Frameworks like NIST are built for auditors and consultants: people whose job is to compare one program against another. This map is built for you: someone whose job is to look at a problem, decide where it lives, and either handle it or delegate it. Both are valid. They serve different purposes. We’ll cross-walk to NIST in lesson 1.8 so you can speak their language when you need to — but this is the map you’ll actually use.

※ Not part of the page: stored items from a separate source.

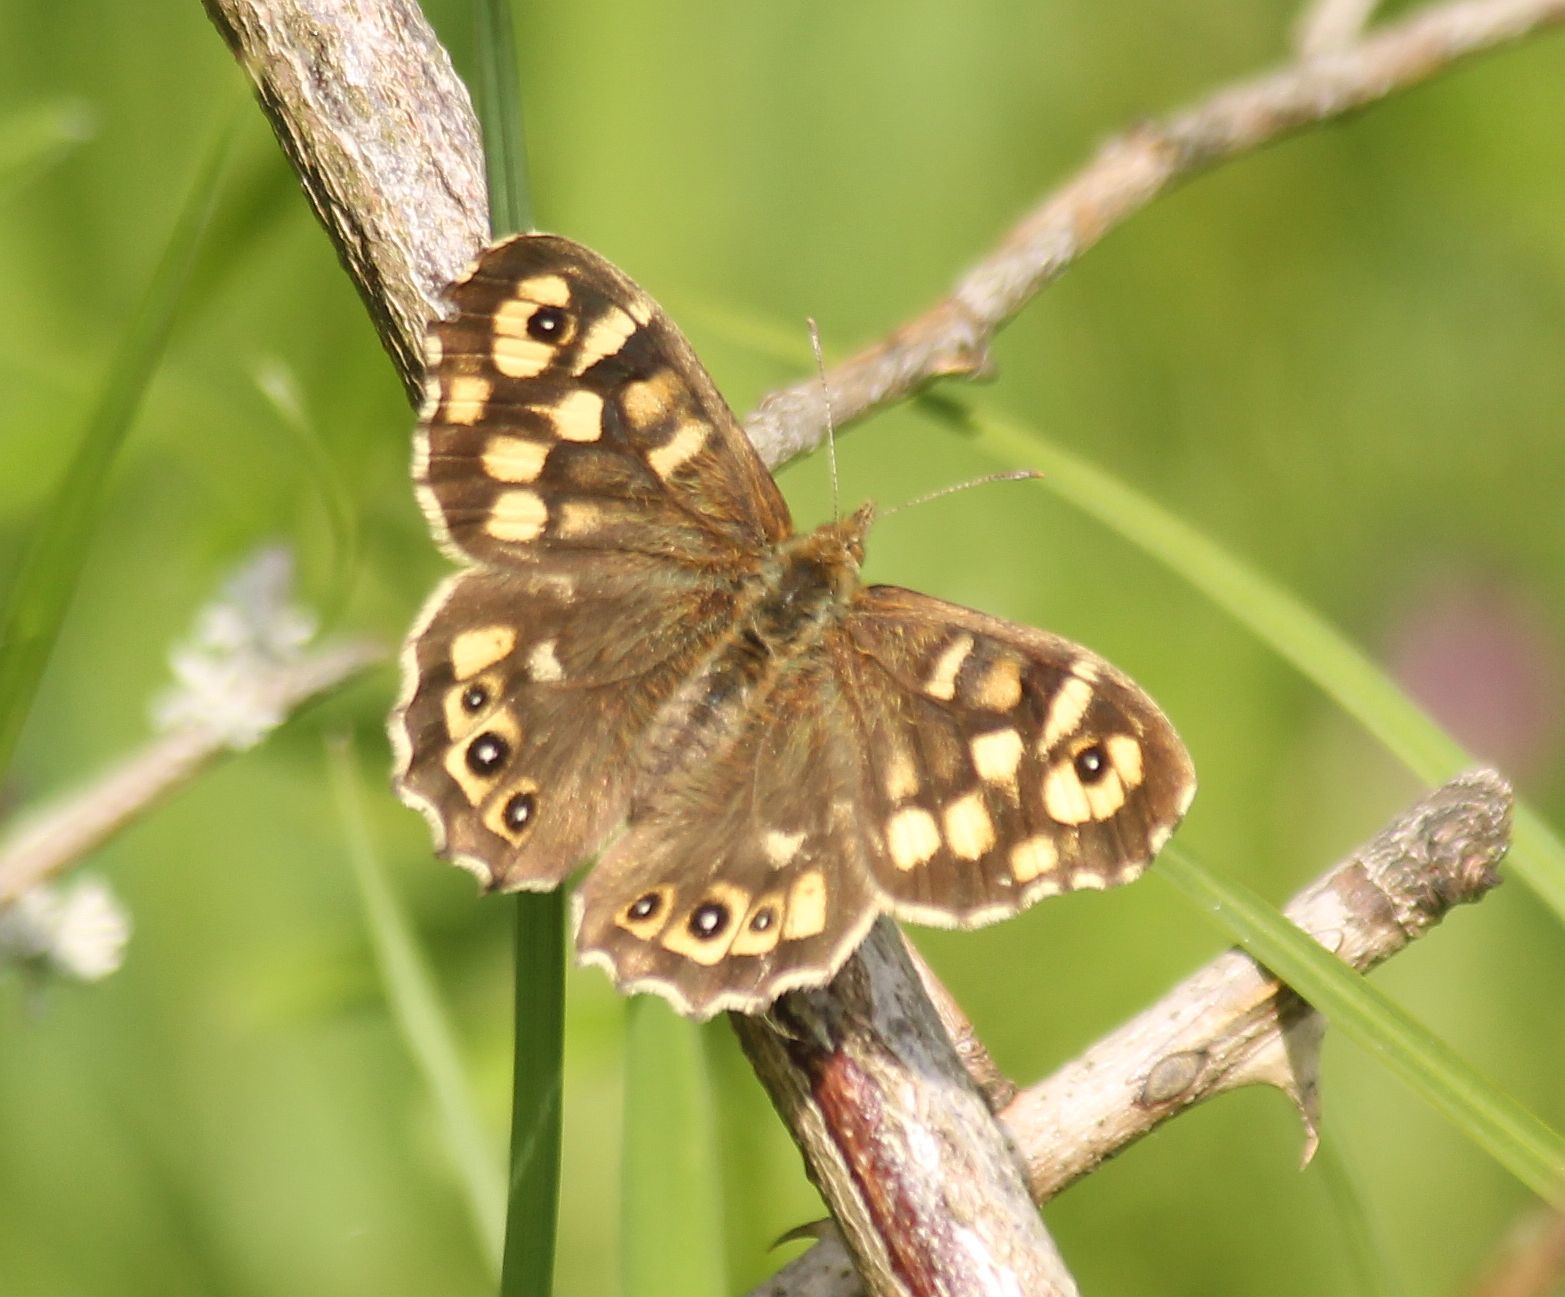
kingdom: Animalia
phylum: Arthropoda
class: Insecta
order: Lepidoptera
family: Nymphalidae
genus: Pararge
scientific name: Pararge aegeria
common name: Speckled wood
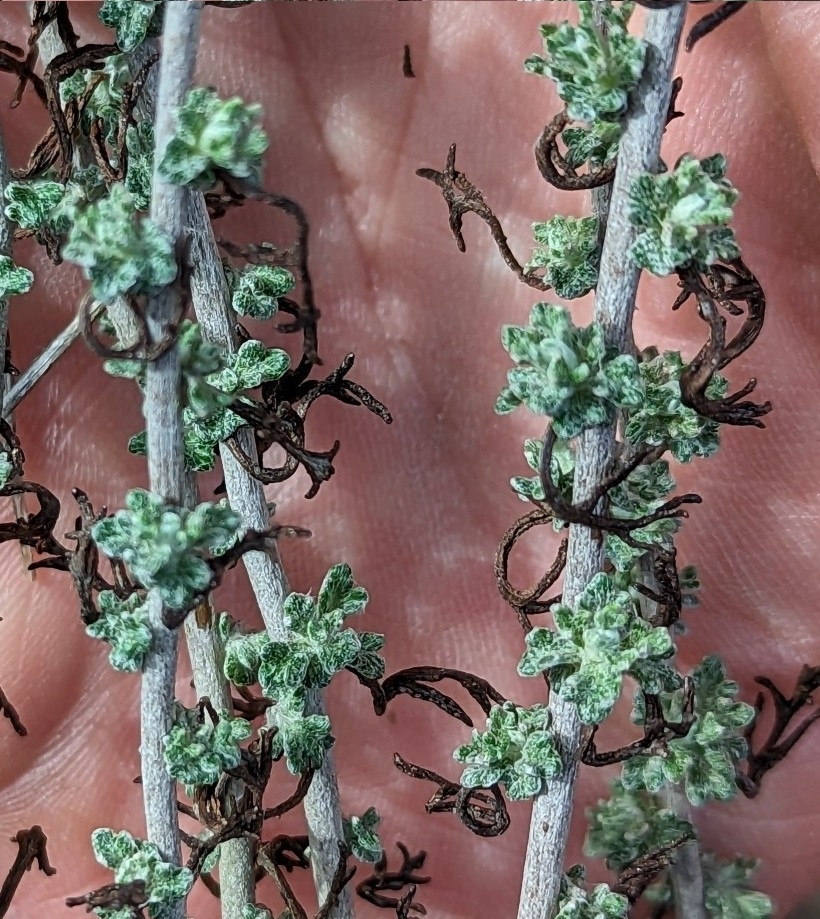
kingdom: Plantae
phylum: Tracheophyta
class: Magnoliopsida
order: Asterales
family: Asteraceae
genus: Eriophyllum
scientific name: Eriophyllum confertiflorum
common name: Golden-yarrow
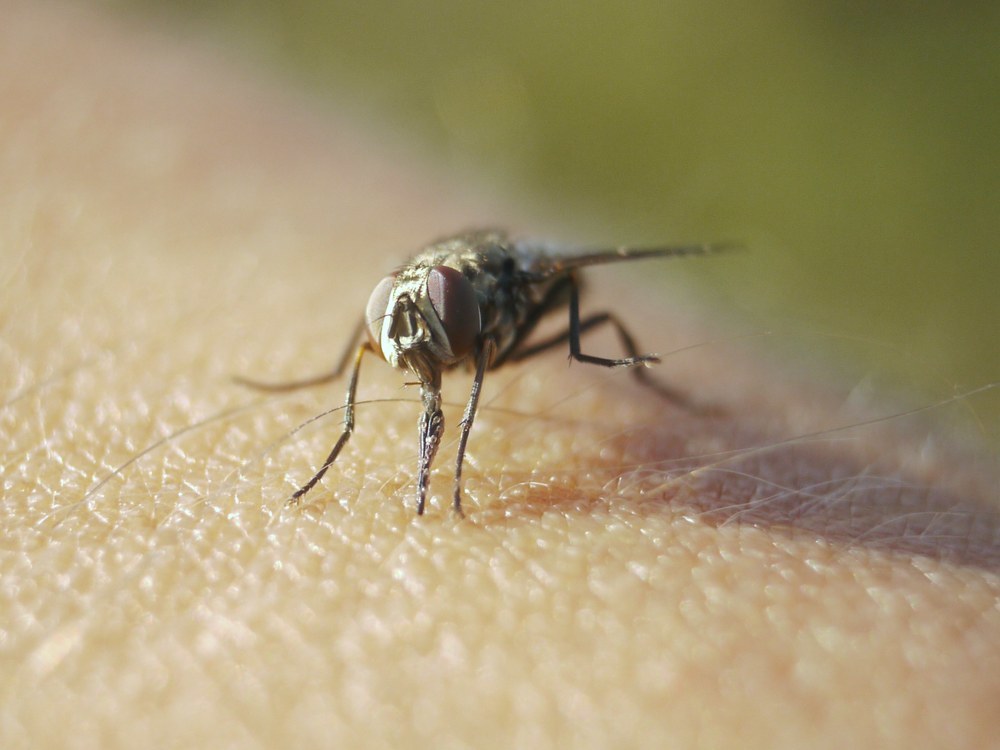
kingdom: Animalia
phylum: Arthropoda
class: Insecta
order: Diptera
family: Muscidae
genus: Stomoxys
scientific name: Stomoxys calcitrans
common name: Stable fly
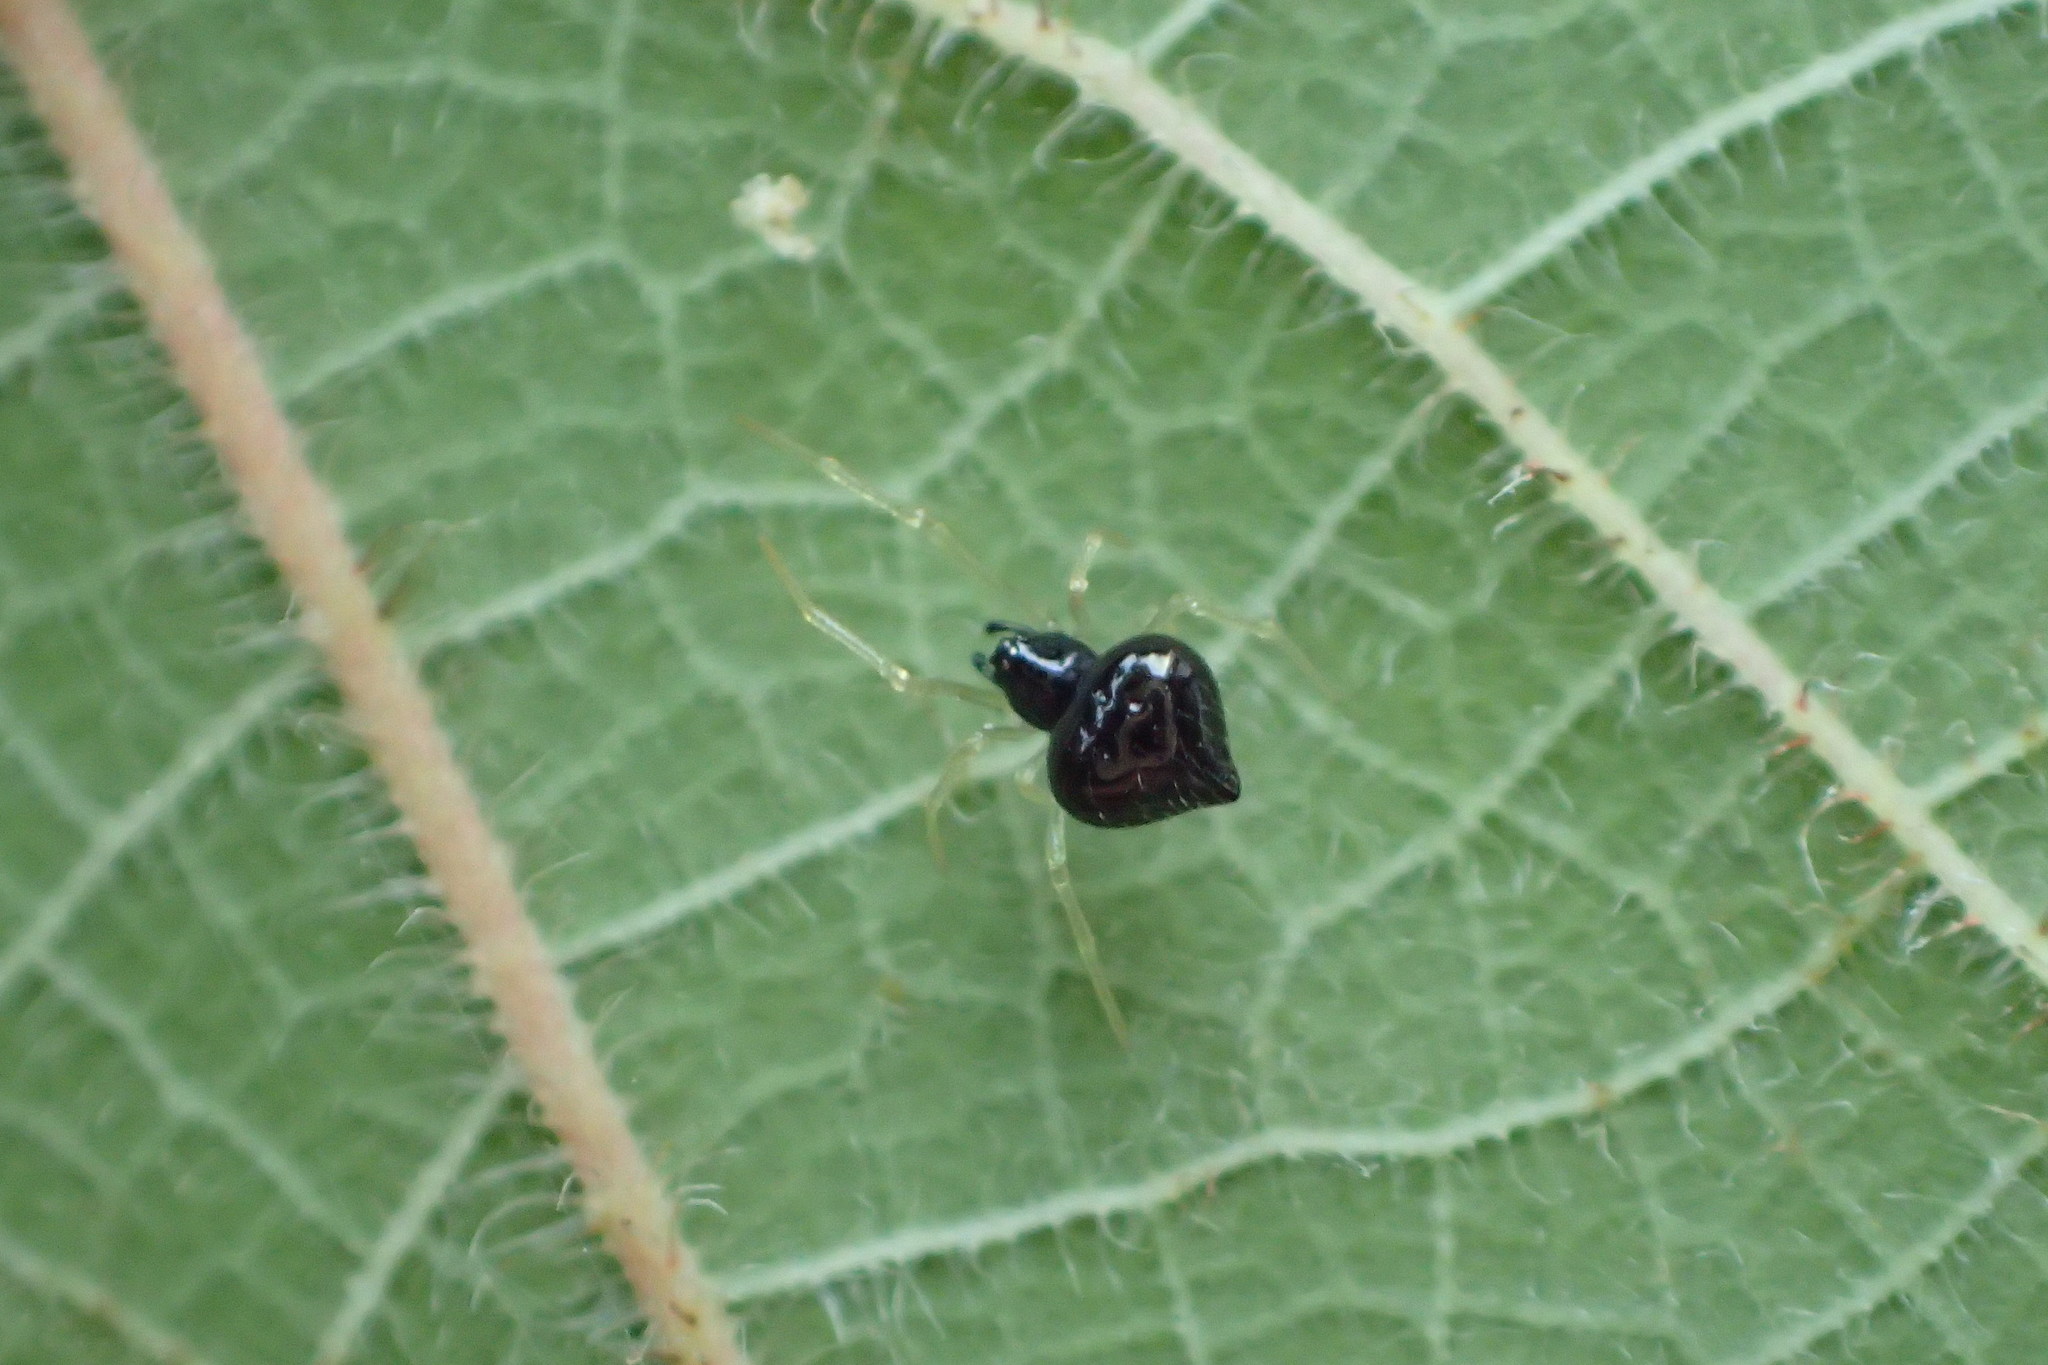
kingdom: Animalia
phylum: Arthropoda
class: Arachnida
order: Araneae
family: Theridiidae
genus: Chikunia
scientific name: Chikunia nigra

What each pillar lesson will cover

The next six lessons follow the same three-question shape for each pillar:

  1. What lives here? The actual things — people, MDM enrollments, S3 buckets — that belong to this pillar.
  2. What typically goes wrong? The failure modes you’ll recognize once you’ve seen them once. Many you’ve already seen; you just didn’t have a name for them.
  3. What do mature orgs do differently? Not perfect, not everything — just the moves that separate a program that works from one that performs.

By the end of lesson 1.7 you’ll have the full map. Lesson 1.8 gives you the NIST crosswalk in a single table so you can translate on demand.

What’s not a pillar

Compliance. Compliance — SOC 2, HIPAA, PCI-DSS, GDPR — is not a pillar. It’s a lens you apply across all six. SOC 2 asks you to prove you handle People, Devices, Data, Systems, Vendors, and Incidents in specific ways. It doesn’t add a new thing; it inspects the existing six from a particular angle. Keep compliance in its place: it’s a report card, not the curriculum.